On ne peut faire plus dépouillé. Une caméra posée dans une caravane, fixant une table où deux personnes peuvent converser. Charleville-Mézières, Nice, Sète, Cherbourg, le cinéaste est allé aux quatre coins de la France pour donner la parole, dans une liberté totale, aux habitants. Les interpellant dans la rue ou à une terrasse de café, Depardon les invite à poursuivre leur conversation dans sa caravane. Le résultat est tout simplement édifiant.
Ce n’est pas un mais deux cadres qui composent les images des Habitants. Celui au premier plan, où l’on voit un père et son fils, un mari et sa femme ou deux potes en train d’échanger. Puis le paysage qui transparait par la fenêtre, en arrière-plan du tête à tête improvisé. Le privé et le public se mélangent alors pour former un tableau composite, aux significations multiples.

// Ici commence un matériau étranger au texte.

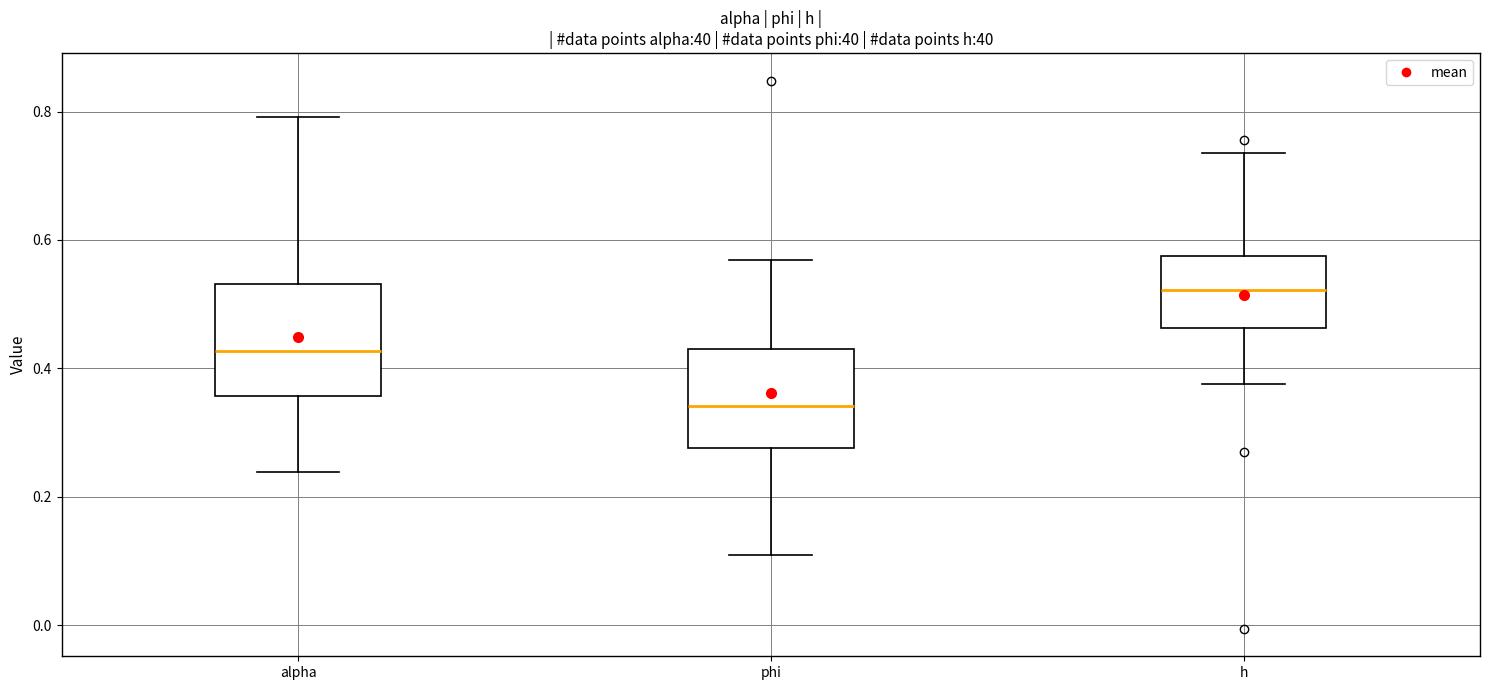

Which box is the tallest, from its lower edge to its upper edge?

alpha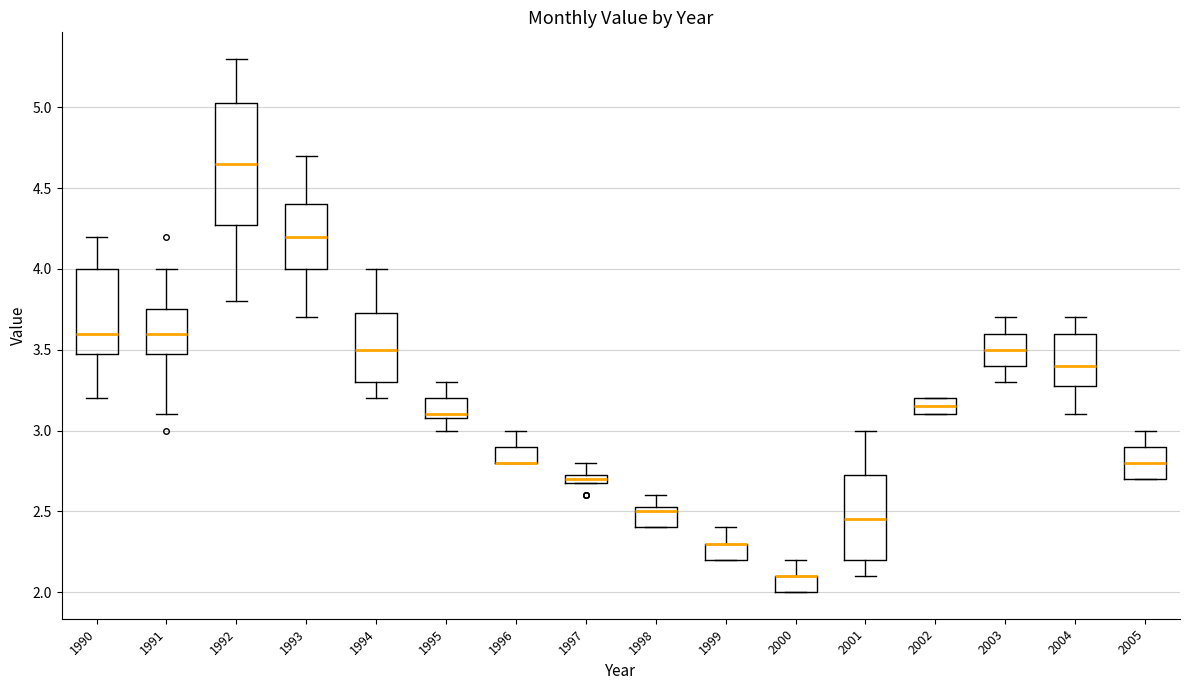

Which box is the tallest, from its lower edge to its upper edge?

1992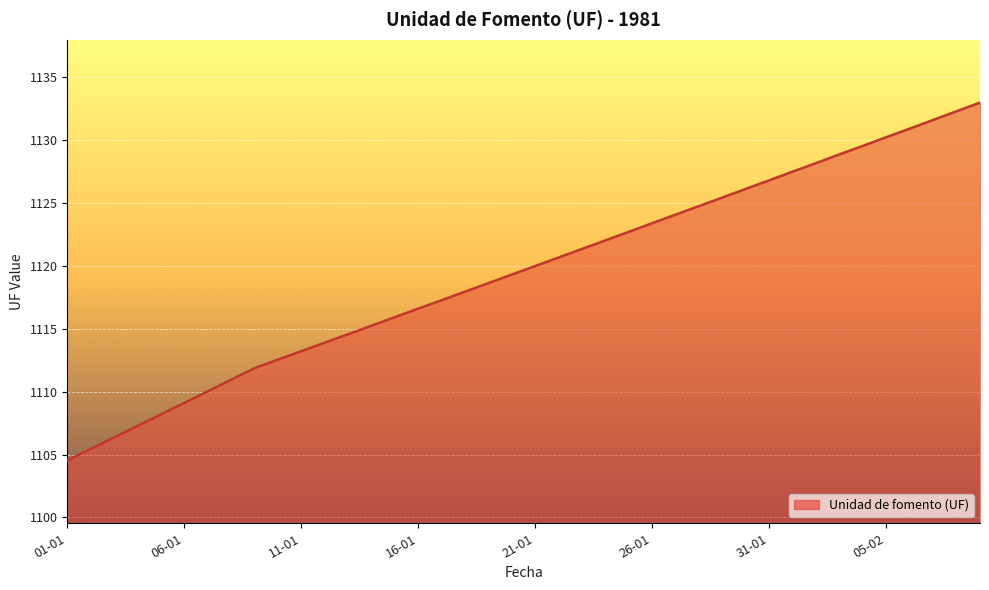

What is the smallest value displayed?

1104.5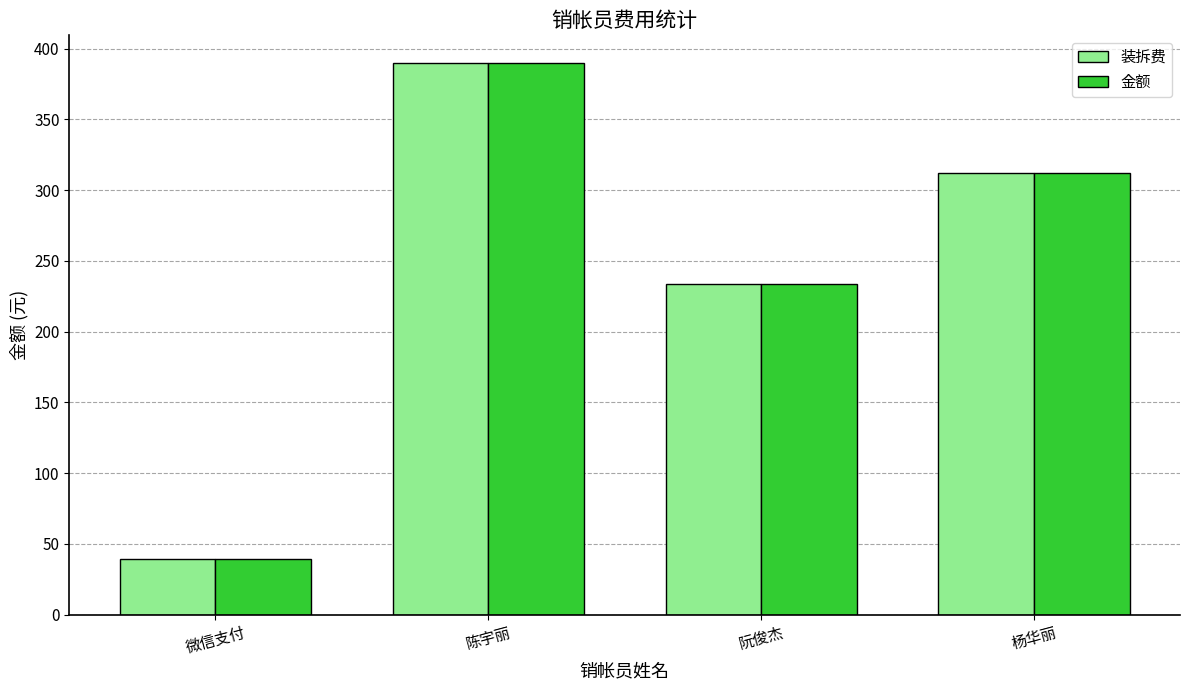

What is the difference between the maximum and minimum values in the 金额 series?

351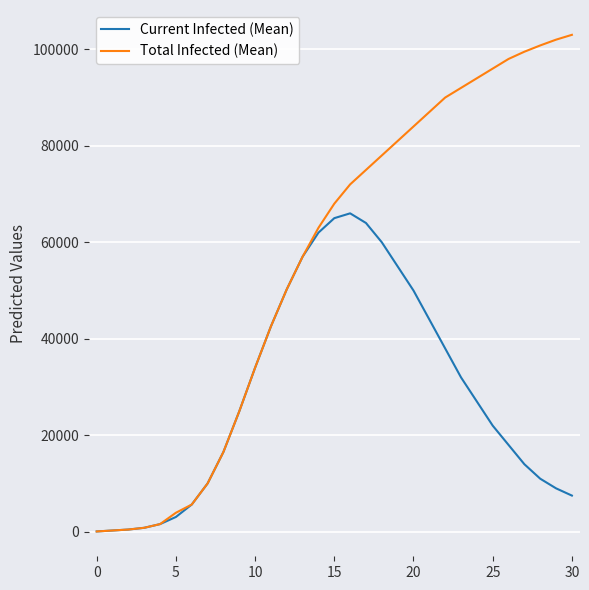

Rank the series by their maximum value, from lowest to highest.

Current Infected (Mean), Total Infected (Mean)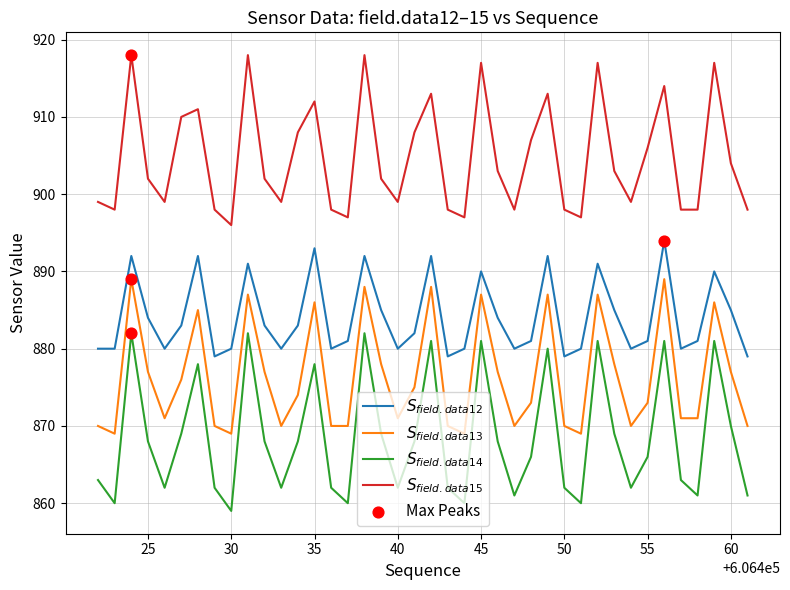

Does the chart have visible grid lines?

Yes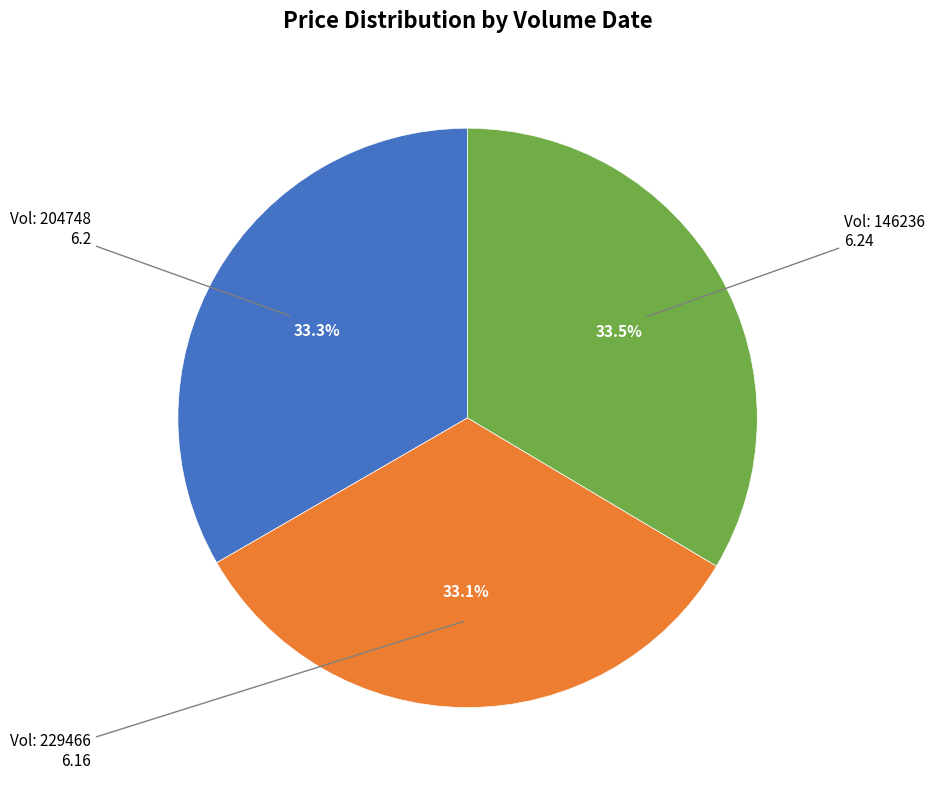

Is there any slice that represents more than half of the pie?

No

La solitude (des parents se sentant inutiles après le départ de leurs enfants / d’un veuf encore en plein deuil) est ce qui transparait peut-être le plus de l’analyse sociologique du photographe. Mais au-delà de leurs propos, aussi fondamentaux qu’anodins, le génie de l’œuvre vient du fait que ces gens sont conscients d’être filmés. Par ce procédé, cela ne les empêche pas d’être dans le lâcher prise le plus total.
Malgré cela, le spectateur ne se sentira pas voyeur comme il pourrait éprouver un malin plaisir à regarder une émission de télé réalité. Il sentira au contraire que la plupart des Français s’interrogent sur les mêmes débats et subissent les mêmes inquiétudes. Hétérogènes, et pourtant unis.